The reviewing bug has bit me in recent weeks; I find myself posting comments all over forums and blogs about the various books I’ve read and movies I’ve seen. So I decided to give regularly scheduled reviews a try; that way, I can share the good things I’ve experienced with my readers, and help them avoid the ones that still regularly give me the shivers.
About a week ago, I was bored and walked by a book store. Not a good combination; my feet forced me inside and the next thing I knew, I walked out with the equivalent of a week’s rent in books. One of them was purely an impulse buy; I love knitting and couldn’t resist the title The Friday Night Knitting Club by Kate Jacob.
I also happen to like well-written chick flicks with some substance, and this book seemed to have substance. The story revolves around the owner of a yarn shop, Georgia Walker. When she found out thirteen years ago that she was pregnant, Georgia thought her only viable option was to move back to her parents house. A chance encounter with Anita, a older widower, changes her luck as Georgia realizes that she can bank on her knitting talent to make a living for herself. From knitting on commission, Georgia opens her own yarn store, Walker and Daughter, where a group of women start meeting every Friday evening to knit. They soon become close friends and, while each admires the other for the seemingly perfect life she leads, they come to realize that none of them have a perfect life and they all need one another to survive.
The book is well written, easy to read and yes, with quite some substance. The storylines are touching and, because each character is at a different point in their life, every reader will find at least one character they can identify with.
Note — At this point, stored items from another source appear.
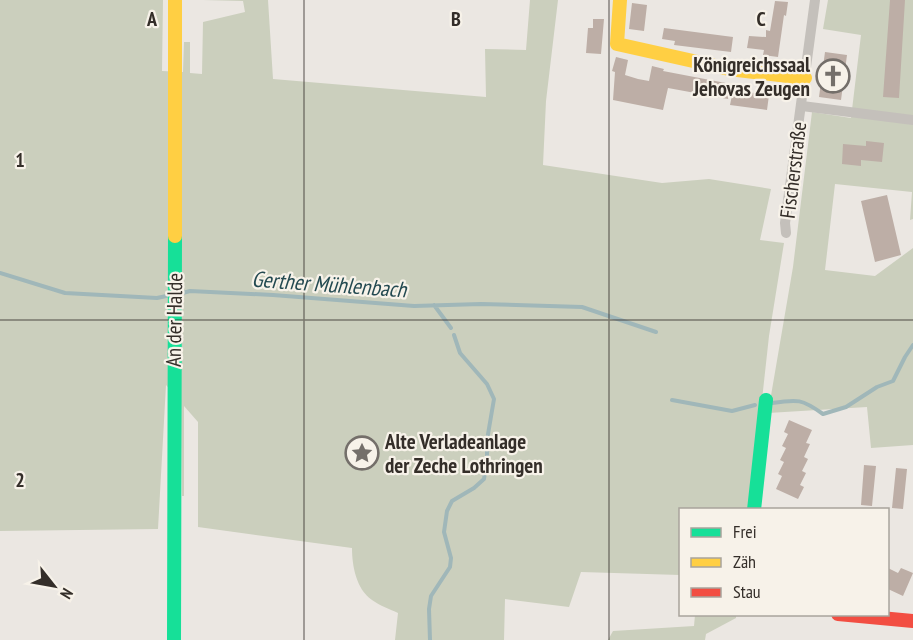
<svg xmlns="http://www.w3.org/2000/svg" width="913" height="640" font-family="'PT Sans Narrow',sans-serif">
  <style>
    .green { fill: #cbcfbd }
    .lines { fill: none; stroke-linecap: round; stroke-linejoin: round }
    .stream { stroke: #a0b7b9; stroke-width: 4 }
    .building { fill: #bdaea6 }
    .street { stroke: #c4c0bb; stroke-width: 10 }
    .fast { stroke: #16e098; stroke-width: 14 }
    .slow { stroke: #ffcf43; stroke-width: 14 }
    .jam { stroke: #f24e42; stroke-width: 14 }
    .grid { fill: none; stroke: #342e29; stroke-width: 1.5; stroke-opacity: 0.55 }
    .labels { text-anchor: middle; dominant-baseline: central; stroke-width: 4.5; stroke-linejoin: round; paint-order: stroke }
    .poi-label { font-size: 21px; font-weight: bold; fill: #342e29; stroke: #f7f2e9; text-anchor: end }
    .street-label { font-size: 21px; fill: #342e29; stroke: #f7f2e9 }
    .water-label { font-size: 22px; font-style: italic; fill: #244a51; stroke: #f7f2e9 }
    .grid-label { font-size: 20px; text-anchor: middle; font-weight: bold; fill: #342e29; stroke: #f7f2e9; stroke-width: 4.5; stroke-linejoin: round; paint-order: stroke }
  </style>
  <rect width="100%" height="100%" fill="#ebe7e2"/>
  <path class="green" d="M0,0H163L162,71L183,72L184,42H190V73L202,74L203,22L245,12L243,1L203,0H268L273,79L486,97L485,49L526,50L530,0H558L546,101L543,165L662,183L709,179L771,189L760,240L784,243L769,336L750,509L680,510V575L581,572L569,607L505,599L504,640H395L398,613C390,609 380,606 372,600C356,589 352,565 352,548L198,527V422L184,406V496H182L181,402L166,385L158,529L0,531Z
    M828,0H913V219L910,220L912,192L835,184L825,270L875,276L913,248V445L871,448L867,407L768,413L793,267L812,112L851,118L861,35L823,29Z
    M695,615H736V618L706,634L705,640H608L613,631L694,626Z"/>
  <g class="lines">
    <path class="stream" d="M0,273L65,293L157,298L171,295
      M179,294L190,291L273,295L414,306L481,304L582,307L656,332
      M434,305L451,328
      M672,400L732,411L755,405
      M772,403C798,399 802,399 823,414L846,407L877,387L893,381L905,357L913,345
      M430,640L429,609L431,596L450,567L451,558L444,532L447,511L452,501L474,488L484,479L487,460V440L494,399L487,384L460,353L454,335"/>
  </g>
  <path class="building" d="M890,0H905L899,98L883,97Z
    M775,1L788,2L786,16L784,15L778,57L763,55L764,50L747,48L749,36L766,37V30L770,31Z
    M632,3L647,5L644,31L629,29Z
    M593,19H604L601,54L586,53L588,28H593Z
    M664,28L733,37L731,52L674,45L675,41L662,39Z
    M825,52L847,55L841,100L819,97Z
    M616,57L628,60L625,75L638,79L649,81L652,66L664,69L663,71L731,84L728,99L668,88L663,110L613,100L615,72L612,71Z
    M733,90L769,95L767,110L730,105Z
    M866,141L884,143L882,162L861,160V166L842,164L843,144L866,146Z
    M887,195L901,255L875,262L861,201Z
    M789,420L812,430L806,443L810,444L804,457L808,459L802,471L806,473L800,485L804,487L798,499L776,489L782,476L778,474L784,462L780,460L786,448L782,446L788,434L784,432Z
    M864,465L876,466L872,506L861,505Z
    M896,468L907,469L903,509L892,508Z
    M888,568L898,573L901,568L913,573L903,596L888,589Z"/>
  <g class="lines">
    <path class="street" d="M802,106L913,120
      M786,233L785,223L815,0"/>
    <path class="fast" d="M754,510L766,400
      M174,640L175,236"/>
    <path class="slow" d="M620,0L617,44L729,69L805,78
      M175,236V0"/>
    <path class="jam" d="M838,614L913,621"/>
  </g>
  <path class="grid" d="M304,0V640M609,0V640M0,320H913"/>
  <defs>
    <g id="church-ring" transform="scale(1.725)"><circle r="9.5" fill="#f7f2e9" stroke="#746f6a" stroke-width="1.5"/><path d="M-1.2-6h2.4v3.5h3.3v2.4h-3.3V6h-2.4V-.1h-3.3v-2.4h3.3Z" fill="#746f6a"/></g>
    <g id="sight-ring" transform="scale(1.725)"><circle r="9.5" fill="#f7f2e9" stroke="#746f6a" stroke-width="1.5"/><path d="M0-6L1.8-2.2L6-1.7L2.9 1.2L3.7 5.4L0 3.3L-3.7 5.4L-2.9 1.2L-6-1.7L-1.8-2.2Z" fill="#746f6a"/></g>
  </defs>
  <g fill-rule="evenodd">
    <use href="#church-ring" x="833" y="76"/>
    <use href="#sight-ring" x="362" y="453"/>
  </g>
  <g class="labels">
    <g class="poi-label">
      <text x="810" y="64">Königreichssaal<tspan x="810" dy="24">Jehovas Zeugen</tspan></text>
      <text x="385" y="441" text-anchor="start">Alte Verladeanlage<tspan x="385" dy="24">der Zeche Lothringen</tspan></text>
    </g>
    <g class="street-label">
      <text transform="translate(793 170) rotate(-83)">Fischerstraße</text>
      <text transform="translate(174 320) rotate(-89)">An der Halde</text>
    </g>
    <g class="water-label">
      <text transform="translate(329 284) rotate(4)">Gerther Mühlenbach</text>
    </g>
  </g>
  <g class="grid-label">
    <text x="152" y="26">A</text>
    <text x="456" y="26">B</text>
    <text x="761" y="26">C</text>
    <text x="20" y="167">1</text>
    <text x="20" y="487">2</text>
  </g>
  <rect x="679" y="508" width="210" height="108" fill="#f7f2e9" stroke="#a9a49c" stroke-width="1.5"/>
  <rect x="691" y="528" width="30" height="9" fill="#16e098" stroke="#a9a49c" stroke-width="1.5"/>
  <text x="733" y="538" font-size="18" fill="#342e29">Frei</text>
  <rect x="691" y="558" width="30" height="9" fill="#ffcf43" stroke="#a9a49c" stroke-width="1.5"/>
  <text x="733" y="568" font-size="18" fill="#342e29">Zäh</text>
  <rect x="691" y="588" width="30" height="9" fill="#f24e42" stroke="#a9a49c" stroke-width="1.5"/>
  <text x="733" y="598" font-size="18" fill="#342e29">Stau</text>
  <g transform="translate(54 586) rotate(121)" stroke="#f7f2e9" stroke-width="4.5" paint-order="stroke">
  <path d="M0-4.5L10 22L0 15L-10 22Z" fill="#342e29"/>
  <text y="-9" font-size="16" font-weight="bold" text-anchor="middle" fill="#342e29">N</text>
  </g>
</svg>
A disappointing aspect is the relative lack of depth in character development. While the reader gets to know the characters pretty well, I didn’t feel like I knew them enough to get attached to them. I was interested enough in their lives to see where they were going and finished the book – but I wish the character development had been such that I would have felt their sorrow and joy more acutely, as their friend rather than a passive observer.
The other thing that I didn’t quite like about the writing is the constant changing of point of view (POV). One moment we are in the POV of one character then we jump to another and only a few lines later to yet another. I have the impression this might have in part caused the relative lack of depth described earlier. Choosing one POV per chapter and analyzing everything from it would not only have increased its consistency, but also aroused our curiosity by not revealing everything about everyone; it would have made the story less of a chronicle and more of a diary.
I would still recommend this book to anyone looking for a book with substance, but for readers looking for more depth, I would encourage them to take the time to digest each major event.
Enjoy, and do drop a line if you read the book!